The secrets of deep time are exposed in fossils on pine covered hills and grassy meadows of Florissant.  At the Florissant Fossil Beds lie some of the world’s richest fossil deposits, remnants of life ranging in size from a tiny grain of pollen to massive redwood trees. Time is no longer the trickster under Florissant’s vast summer sky; instead, time is captured as a memory in each fossil and is brought forward to the present, where these vital fossils reveal a primeval Eocene ecosystem. I immersed myself in its story.  
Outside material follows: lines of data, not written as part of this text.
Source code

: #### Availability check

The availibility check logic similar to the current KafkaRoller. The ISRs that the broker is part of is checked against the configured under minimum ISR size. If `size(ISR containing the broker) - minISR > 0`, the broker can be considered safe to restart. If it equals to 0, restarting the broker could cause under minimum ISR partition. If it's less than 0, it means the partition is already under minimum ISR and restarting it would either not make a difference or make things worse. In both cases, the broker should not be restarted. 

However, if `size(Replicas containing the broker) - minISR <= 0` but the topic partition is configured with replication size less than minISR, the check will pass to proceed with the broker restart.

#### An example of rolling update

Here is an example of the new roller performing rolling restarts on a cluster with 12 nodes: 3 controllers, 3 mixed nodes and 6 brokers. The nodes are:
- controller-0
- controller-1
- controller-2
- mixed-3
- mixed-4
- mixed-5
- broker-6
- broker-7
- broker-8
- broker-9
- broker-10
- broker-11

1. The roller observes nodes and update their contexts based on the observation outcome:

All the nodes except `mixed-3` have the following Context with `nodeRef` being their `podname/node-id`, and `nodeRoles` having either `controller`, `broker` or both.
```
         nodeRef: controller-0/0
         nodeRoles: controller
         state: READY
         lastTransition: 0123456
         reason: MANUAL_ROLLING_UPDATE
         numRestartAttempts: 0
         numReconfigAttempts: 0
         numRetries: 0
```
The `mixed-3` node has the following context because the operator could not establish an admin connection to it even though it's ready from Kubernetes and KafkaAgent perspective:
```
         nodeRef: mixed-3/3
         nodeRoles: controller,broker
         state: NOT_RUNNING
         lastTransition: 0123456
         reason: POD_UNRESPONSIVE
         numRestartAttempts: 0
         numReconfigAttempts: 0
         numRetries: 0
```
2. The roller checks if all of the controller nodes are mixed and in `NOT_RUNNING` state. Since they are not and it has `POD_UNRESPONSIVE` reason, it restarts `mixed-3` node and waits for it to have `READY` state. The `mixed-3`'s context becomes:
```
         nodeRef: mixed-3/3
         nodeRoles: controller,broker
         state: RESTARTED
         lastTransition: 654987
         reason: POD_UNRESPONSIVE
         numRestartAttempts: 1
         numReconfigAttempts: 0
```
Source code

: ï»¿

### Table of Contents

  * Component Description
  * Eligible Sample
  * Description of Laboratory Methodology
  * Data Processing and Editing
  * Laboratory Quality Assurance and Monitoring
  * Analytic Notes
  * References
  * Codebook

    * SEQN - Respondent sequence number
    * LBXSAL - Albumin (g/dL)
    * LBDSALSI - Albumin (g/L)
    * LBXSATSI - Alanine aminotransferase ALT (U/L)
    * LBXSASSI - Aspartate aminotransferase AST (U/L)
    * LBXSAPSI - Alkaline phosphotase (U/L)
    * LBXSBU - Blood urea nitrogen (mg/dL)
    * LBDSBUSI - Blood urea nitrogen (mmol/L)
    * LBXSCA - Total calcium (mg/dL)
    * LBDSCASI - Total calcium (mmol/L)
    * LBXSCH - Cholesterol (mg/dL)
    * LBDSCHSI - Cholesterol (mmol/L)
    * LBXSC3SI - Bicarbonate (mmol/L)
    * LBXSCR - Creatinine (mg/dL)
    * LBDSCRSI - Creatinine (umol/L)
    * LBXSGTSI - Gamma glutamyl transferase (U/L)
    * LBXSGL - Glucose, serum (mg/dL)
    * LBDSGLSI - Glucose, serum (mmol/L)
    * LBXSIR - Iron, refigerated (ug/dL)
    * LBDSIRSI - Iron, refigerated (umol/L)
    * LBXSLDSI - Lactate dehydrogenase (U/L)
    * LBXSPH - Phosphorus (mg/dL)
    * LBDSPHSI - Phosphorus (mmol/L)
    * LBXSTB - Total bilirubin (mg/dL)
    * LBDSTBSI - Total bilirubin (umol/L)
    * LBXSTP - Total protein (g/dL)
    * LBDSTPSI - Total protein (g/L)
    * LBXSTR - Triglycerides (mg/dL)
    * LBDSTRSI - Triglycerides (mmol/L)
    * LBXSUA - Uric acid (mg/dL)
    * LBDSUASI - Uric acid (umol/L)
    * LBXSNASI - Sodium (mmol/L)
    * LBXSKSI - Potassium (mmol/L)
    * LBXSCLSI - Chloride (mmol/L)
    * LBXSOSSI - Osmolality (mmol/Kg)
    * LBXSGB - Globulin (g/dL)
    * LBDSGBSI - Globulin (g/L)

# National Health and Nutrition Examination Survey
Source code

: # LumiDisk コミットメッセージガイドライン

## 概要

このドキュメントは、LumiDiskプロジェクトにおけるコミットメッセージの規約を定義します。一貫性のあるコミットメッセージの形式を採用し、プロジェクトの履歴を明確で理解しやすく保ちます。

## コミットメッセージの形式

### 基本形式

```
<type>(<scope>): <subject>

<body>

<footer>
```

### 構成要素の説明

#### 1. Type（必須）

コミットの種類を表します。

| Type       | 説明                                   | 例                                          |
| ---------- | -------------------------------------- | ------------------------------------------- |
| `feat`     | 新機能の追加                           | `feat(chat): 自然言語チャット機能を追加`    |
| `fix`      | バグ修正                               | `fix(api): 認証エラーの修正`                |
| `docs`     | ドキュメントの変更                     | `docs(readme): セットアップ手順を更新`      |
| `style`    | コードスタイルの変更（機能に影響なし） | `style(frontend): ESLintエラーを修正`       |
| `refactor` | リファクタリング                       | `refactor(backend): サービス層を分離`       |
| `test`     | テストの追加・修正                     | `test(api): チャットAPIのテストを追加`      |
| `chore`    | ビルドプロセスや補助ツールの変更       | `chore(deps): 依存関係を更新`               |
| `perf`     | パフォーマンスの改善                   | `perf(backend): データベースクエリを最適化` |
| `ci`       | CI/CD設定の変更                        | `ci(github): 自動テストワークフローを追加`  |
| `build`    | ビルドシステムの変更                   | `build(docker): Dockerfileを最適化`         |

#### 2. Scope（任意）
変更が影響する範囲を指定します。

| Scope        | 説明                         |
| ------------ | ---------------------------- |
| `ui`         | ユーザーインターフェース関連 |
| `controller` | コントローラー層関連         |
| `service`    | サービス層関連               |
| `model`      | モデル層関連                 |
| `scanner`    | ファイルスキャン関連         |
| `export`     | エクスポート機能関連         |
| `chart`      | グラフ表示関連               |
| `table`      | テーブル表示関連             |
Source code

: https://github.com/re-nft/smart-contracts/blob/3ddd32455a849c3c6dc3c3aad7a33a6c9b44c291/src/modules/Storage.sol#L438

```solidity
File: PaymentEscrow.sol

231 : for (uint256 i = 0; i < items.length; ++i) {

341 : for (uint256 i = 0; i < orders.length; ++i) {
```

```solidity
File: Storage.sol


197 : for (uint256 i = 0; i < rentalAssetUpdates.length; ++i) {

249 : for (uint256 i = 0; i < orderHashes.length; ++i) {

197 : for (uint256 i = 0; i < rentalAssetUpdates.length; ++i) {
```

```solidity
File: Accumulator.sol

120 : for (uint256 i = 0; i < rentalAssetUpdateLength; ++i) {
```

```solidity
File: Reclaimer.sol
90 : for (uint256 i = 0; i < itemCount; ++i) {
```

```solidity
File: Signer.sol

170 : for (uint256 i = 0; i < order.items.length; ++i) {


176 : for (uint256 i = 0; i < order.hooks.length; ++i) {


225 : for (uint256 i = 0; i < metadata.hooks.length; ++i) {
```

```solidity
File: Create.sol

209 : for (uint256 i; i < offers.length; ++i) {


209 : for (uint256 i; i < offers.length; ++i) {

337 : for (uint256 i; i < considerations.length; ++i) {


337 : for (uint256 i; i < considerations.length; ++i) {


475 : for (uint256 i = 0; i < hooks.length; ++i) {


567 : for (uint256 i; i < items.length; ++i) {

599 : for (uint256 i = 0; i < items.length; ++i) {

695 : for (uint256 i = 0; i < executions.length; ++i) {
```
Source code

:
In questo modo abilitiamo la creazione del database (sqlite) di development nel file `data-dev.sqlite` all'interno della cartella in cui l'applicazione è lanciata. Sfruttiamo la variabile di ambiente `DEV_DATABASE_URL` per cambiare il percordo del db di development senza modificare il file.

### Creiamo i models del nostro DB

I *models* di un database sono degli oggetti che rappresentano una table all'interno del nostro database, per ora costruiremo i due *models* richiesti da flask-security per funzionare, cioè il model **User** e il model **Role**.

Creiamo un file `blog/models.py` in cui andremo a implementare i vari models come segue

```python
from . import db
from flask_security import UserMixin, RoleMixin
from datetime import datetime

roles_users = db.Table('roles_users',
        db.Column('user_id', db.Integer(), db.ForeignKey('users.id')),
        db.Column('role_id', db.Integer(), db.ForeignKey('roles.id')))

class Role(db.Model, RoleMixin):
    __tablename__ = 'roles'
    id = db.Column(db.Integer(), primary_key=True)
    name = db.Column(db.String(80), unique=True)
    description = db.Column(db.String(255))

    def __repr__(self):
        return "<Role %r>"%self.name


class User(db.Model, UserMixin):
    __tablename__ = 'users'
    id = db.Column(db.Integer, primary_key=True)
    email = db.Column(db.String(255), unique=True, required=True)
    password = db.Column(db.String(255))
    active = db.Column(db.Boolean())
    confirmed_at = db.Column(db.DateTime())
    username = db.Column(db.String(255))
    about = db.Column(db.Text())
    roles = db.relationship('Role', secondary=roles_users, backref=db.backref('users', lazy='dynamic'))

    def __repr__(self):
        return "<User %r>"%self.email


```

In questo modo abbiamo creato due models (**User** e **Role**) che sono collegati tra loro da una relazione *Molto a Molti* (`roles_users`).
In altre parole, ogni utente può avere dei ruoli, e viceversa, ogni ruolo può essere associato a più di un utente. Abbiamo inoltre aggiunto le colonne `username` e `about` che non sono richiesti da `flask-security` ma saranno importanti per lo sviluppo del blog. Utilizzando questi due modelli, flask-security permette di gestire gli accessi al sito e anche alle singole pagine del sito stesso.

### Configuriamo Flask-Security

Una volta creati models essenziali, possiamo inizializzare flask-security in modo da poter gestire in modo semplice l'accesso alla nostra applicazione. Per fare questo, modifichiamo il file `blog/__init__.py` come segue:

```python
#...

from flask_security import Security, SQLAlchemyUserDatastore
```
Big Stump at the Florissant Fossil Beds National Monument.
Photo date 2020 by S. W. Veatch.

Wednesday, September 21, 2022

A Communion of Discovery

Dedicated to Estella Leopold, conservationist

Melting ice washed gravels down,
burying the mammoth—hiding it through the ages.
And I found a rock at its grave,
with secrets deep inside.
I broke it, crushed it, sifted it;
dissolved it in a beaker,
spun it by a centrifuge,
and peeled back layers of time.
Now only hidden fossils remain:
Pollen grains and mossy spores—
once floating on an Ice Age breeze.
Now in that communion of discovery
these small fossils yield
the deepest glimpse through time
to the world before we came, and warn
of a future we must face—
while just outside forests change,
species die,
and life recedes.

Spruce (Picea) palynomorph from the
Florissant Fossil Beds National Monument,
image by David Jarzen.

Estella Leopold assisted me in the actual research of Pleistocene pollen from Florissant. A layer associated with the burial site of a Columbian Mammoth at the Florissant Fossil Beds National Monument was found to contain Ice Age pollen and spores. This research resulted in a paper presented at the Geological Society of America in Denver in 2013. Estella was one of the original “Defenders of Florissant” and was instrumental in the Florissant Fossil Beds in becoming a national monument. Estella is the daughter of Aldo Leopold, who wrote the Sand County Almanac.